Washington lancia il suo D-Day economico contro Teheran e minaccia chiunque continui a fare affari con l’Iran. Ma evita per ora il bersaglio più delicato: le grandi banche cinesi.
Barbara Bucci | Alfa Network | 25 agosto 2026
Washington ha lanciato Operation Economic Outcast, una nuova campagna economica contro l’Iran. Il Tesoro statunitense ha annunciato quasi sessanta obiettivi e ha ampliato la minaccia di sanzioni secondarie nei settori degli asset digitali, tecnologia, oro, aviazione e shipping.

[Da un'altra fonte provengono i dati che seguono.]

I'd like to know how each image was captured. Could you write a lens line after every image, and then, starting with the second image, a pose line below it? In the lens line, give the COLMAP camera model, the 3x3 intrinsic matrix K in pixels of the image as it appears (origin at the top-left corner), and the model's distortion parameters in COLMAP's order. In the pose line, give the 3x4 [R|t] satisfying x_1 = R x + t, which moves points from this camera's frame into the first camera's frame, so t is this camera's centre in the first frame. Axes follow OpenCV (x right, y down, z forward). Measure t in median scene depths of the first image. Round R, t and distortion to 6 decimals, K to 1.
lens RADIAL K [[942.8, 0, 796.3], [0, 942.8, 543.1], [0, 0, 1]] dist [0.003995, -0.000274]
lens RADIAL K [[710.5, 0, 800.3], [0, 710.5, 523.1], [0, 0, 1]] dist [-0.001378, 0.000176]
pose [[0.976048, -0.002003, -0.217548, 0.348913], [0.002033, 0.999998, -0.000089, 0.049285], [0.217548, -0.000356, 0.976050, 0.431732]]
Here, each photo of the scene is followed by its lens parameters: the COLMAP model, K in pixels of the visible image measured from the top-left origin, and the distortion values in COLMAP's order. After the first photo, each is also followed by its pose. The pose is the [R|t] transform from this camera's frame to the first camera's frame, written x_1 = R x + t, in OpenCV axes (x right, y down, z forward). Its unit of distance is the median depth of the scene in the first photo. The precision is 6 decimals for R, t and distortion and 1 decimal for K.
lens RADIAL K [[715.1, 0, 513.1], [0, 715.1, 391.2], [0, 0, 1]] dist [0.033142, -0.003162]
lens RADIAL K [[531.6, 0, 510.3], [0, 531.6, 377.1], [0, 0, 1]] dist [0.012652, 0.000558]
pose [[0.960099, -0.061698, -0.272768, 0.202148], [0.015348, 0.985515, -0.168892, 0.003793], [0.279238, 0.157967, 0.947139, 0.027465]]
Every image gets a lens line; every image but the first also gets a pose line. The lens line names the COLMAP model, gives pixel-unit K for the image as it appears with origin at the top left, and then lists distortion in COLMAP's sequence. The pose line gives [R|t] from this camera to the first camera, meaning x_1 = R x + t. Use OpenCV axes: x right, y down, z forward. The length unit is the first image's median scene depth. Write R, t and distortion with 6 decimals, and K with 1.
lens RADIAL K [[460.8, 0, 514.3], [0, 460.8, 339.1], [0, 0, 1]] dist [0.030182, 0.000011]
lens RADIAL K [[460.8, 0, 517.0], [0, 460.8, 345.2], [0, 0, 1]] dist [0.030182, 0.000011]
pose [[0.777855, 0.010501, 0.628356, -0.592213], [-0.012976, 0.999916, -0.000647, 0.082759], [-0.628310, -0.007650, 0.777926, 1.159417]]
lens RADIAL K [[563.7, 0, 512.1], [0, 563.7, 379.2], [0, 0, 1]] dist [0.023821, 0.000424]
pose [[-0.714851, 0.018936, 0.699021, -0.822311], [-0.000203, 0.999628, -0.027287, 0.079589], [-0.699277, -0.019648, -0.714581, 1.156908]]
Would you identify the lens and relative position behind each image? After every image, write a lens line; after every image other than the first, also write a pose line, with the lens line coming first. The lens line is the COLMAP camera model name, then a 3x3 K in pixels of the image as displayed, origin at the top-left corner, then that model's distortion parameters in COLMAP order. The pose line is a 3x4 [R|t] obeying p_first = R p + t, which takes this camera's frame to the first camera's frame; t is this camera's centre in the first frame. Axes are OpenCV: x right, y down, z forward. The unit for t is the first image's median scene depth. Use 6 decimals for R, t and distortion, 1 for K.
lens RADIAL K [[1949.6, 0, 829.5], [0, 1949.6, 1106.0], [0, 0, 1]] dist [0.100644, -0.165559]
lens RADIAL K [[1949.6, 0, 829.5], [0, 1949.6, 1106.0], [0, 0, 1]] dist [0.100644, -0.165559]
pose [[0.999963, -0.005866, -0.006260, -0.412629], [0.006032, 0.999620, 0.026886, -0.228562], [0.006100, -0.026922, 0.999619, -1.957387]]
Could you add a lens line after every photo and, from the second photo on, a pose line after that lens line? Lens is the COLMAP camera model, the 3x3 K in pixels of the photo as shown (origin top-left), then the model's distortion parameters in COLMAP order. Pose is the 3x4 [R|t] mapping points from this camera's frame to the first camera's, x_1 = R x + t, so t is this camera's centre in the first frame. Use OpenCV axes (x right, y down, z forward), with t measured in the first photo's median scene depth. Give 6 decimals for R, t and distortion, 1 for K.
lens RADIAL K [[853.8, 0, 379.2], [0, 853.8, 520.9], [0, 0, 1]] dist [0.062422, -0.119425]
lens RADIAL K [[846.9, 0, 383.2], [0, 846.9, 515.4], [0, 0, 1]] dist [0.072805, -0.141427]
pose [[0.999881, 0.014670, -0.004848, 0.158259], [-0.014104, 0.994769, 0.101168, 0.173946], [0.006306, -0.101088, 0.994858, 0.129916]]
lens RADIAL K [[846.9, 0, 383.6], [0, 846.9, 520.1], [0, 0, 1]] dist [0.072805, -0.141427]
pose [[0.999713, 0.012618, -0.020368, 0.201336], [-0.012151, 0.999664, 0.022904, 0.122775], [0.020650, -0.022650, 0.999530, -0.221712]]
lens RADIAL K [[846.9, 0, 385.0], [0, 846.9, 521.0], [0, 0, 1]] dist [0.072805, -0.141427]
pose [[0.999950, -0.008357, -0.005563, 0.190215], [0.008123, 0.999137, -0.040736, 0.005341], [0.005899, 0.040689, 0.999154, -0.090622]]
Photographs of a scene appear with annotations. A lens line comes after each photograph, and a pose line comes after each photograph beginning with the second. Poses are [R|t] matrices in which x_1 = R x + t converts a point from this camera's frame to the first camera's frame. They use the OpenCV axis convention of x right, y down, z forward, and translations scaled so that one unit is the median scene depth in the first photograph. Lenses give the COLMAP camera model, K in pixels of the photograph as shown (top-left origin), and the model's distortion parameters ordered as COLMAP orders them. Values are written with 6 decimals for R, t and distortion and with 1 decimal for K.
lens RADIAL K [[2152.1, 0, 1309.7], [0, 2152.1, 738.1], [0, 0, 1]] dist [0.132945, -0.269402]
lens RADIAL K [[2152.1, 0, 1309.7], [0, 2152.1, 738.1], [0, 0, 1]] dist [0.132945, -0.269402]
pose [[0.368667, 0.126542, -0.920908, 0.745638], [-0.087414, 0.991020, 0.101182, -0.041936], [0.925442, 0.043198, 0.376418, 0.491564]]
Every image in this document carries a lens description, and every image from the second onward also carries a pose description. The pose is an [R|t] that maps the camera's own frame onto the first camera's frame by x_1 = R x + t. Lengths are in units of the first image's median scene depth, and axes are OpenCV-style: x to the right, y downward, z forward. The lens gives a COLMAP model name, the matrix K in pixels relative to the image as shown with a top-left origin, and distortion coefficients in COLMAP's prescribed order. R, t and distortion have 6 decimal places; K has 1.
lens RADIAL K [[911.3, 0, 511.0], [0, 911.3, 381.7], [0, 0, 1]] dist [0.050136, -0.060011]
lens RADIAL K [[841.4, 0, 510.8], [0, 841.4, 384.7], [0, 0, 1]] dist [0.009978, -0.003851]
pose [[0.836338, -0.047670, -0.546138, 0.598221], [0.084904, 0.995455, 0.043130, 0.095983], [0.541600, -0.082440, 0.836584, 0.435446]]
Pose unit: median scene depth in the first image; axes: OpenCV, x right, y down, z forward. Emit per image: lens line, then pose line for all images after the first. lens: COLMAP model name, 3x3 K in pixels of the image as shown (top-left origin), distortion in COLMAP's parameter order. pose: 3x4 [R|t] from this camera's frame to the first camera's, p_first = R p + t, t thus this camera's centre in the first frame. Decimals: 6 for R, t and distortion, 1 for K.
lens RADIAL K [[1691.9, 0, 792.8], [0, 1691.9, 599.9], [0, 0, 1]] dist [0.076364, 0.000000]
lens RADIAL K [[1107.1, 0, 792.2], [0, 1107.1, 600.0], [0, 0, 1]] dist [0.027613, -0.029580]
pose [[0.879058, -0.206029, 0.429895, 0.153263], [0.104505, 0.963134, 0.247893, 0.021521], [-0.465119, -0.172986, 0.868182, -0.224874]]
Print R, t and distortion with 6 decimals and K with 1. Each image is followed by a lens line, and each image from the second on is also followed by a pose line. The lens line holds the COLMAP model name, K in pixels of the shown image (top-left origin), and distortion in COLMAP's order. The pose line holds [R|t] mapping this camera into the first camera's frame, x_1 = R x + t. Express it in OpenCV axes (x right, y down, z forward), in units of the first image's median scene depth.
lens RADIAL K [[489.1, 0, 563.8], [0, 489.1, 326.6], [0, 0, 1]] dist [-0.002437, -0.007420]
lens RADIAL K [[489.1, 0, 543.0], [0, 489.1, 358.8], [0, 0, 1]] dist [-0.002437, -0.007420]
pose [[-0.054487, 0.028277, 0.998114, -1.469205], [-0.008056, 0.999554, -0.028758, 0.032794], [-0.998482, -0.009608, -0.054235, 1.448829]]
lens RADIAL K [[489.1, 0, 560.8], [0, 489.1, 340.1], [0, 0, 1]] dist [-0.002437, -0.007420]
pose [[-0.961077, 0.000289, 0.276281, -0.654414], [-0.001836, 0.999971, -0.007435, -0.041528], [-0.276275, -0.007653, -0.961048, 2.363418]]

Il punto geopoliticamente più interessante è la Cina. Pechino resta un partner economico essenziale per Teheran, ma Washington sta calibrando la pressione per evitare conseguenze incontrollate sul sistema finanziario globale.

Il dollaro come arma
Le sanzioni secondarie consentono agli Stati Uniti di minacciare banche e imprese straniere con la perdita dell’accesso al sistema finanziario americano. È una leva che trasforma il peso internazionale del dollaro in uno strumento di politica estera.
Il test cinese
La vera prova arriverà se Washington deciderà di applicare le misure alle maggiori istituzioni finanziarie cinesi. Minacciare è relativamente economico; applicare realmente una misura capace di provocare ritorsioni da Pechino è un passaggio molto più delicato.
Fatti e narrazioni
È documentato il lancio dell’operazione e il nuovo pacchetto di sanzioni. È invece una previsione politica l’idea che la pressione economica possa automaticamente produrre un collasso o un cambio di strategia iraniano.
Il punto di Babu
La guerra contemporanea non si combatte soltanto con missili e droni. Si combatte con banche, assicurazioni, petroliere, valute e accesso ai circuiti finanziari. Operation Economic Outcast ne è un esempio quasi didattico.
La domanda decisiva resta questa: Washington utilizzerà la stessa forza contro i grandi attori che continuano a mantenere rapporti con Teheran, oppure la minaccia resterà soprattutto uno strumento negoziale? La risposta passerà inevitabilmente da Pechino.